Follow the criteria for meaningful, achievable goals
There’s another mental tool that applies here, and that’s setting SMART goals. SMART stands for Specific, Measurable, Attainable, Relevant and Timely, and it refers to a criteria for goals that will be both easier to complete and lead to precisely the results you’re targeting.
Using our prior example of weight loss, a specific goal would be to lose 10 pounds of fat, rather than just 10 pounds. Of course the goal is measurable, since we can easily determine when we’ve achieved it. It’s attainable, provided we have 10 pounds of fat to lose. It’s relevant, in that it fits with our general desire to have better body composition. And it can be a timely goal if we constrain ourselves to realistic expectations (not tomorrow or 10 years from now).
By setting SMART goals, you’re making it easier to hold yourself accountable, but at the same time you aren’t setting yourself up for failure. The criteria keeps you from choosing a task that would be too difficult to achieve, and hinder continued progress if you failed it.

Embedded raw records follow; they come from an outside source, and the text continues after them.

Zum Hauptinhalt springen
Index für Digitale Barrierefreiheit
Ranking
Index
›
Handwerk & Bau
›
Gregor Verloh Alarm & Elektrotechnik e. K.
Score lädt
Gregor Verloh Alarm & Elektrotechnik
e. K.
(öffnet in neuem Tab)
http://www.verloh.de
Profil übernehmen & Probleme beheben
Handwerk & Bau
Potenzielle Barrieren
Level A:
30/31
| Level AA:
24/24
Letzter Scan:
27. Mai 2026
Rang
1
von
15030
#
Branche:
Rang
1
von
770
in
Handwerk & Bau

Attack your goals with realistic planning
Most people have a tendency to implement a very strict plan at the outset, like a new diet (when they’ve never dieted before) or two-hour daily workouts (when they’re new to working out).
This is a perfect recipe for failure. Making extremely aggressive changes makes it harder to follow through on your plan. And when you fail once, it becomes easy to start thinking, “well, if I haven’t achieved anything yet, I may as well give up.”

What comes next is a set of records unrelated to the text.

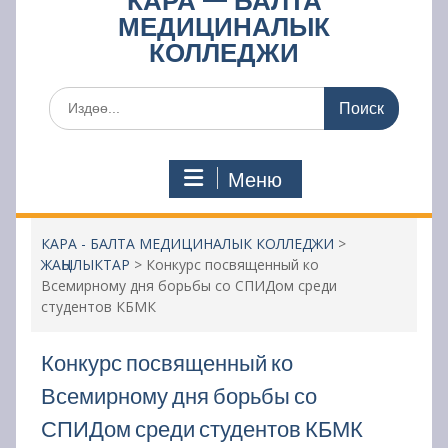
КАРА — БАЛТА
МЕДИЦИНАЛЫК
КОЛЛЕДЖИ
Поиск
по:
Меню
КАРА - БАЛТА МЕДИЦИНАЛЫК КОЛЛЕДЖИ
>
ЖАҢЫЛЫКТАР
>
Конкурс посвященный ко
Всемирному дня борьбы со СПИДом среди
студентов КБМК
Конкурс посвященный ко
Всемирному дня борьбы со
СПИДом среди студентов КБМК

The failure, however, is one of planning rather than execution. People typically understand the importance of starting slow at something new, but when it comes to fitness, the tendency is to begin at full throttle. The trick is to adopt a plan built around incremental changes which also allows room for a little slippage.
With respect to dieting, instead of diving into an all-kale regimen (not that I’d ever recommend that), start by eating less sweets (but remember to quantify what “less” means). For exercise, instead of two hours a day, try two to four times per week this month. These kinds of plans allow growth and a clear direction for progression, which will encourage you to set more challenging goals.
Remember the bigger picture
Engineers know it’s all about the initial blueprints, lawyers know finding good case law is the first step in writing a great brief, and salesmen know if you don’t fully understand your product, you can’t sell it. Why should fitness be any different? As the old adage goes, “measure twice, cut once.” Define the problem, then think about how you can put yourself in the best position to solve it.
Most importantly, remember you are human. To quote John Lennon (who quoted a few people before him), “Life is what happens to you while you’re busy making other plans.” Don’t be afraid to give yourself a bit of leeway so every setback isn’t seen as a failure and an excuse to give up. If your boss asked you when you could deliver a report by, odds are you’d build in an extra day if possible, because any good professional knows managing expectations is part of the job. Always underpromise and overdeliver.